A Angers, jeudi 2 octobre 2025, environ 300 personnes ont répondu à l’appel de l’AFPS pour protester contre l’arraisonnement illégal de la flottille de la liberté pour Gaza par les forces maritimes israéliennes. Mais deux jours plus tard, samedi 4 octobre, ce sont plus de 300 participant.e.s qui se sont réuni.e.s sur la Place centrale du ralliement, comme tous les samedis depuis 2 ans, pour protester contre la guerre génocidaire à Gaza.
Après la lecture du communiqué de l’AFPS et de l’appel du CNPJDPI, des militant.e.s ont présenté un ouvrage de Mark Mazower intitulé « Antisémitisme.
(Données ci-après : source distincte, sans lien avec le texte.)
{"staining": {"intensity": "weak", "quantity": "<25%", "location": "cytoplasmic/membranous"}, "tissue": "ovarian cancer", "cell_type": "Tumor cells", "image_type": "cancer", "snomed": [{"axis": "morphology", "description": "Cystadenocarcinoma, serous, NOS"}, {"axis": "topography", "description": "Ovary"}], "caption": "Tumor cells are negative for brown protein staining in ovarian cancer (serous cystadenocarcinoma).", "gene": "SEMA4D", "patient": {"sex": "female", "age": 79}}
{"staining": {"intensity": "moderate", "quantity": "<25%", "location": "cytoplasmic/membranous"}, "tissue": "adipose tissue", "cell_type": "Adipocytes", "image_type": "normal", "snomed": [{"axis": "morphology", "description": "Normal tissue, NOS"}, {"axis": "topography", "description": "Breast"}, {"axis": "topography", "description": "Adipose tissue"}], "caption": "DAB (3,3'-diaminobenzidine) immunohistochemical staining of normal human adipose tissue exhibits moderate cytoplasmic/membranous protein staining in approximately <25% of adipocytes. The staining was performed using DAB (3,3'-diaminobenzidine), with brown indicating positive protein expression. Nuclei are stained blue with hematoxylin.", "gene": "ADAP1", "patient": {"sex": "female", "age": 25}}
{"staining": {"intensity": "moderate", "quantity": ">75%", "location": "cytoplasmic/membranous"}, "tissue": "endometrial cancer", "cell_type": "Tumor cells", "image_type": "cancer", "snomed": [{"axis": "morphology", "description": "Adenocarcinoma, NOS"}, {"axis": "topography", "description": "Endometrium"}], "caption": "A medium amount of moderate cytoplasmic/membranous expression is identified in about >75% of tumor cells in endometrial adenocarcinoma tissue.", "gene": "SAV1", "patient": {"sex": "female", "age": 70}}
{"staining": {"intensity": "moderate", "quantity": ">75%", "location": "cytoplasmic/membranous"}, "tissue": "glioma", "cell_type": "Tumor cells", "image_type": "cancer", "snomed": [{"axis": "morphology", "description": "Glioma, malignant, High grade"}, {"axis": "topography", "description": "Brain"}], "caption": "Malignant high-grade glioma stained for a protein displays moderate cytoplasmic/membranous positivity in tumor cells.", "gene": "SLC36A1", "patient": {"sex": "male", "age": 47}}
Métamorphoses et controverses », où il est rappelé comment l’accusation d’antisémitisme est devenue, dans la propagande israélienne depuis 50 ans, un instrument pour faire taire toutes les oppositions à la politique colonialiste de l’État d’Israël. Au passage, ils ont rappelé qu’une résolution de l’Assemblée Générale de l’ONU datant de 1975 assimile le sionisme à une forme de racisme. D’où ce contre-feu d’Israël pour disqualifier toute critique de la politique découlant des visées expansionnistes du sionisme.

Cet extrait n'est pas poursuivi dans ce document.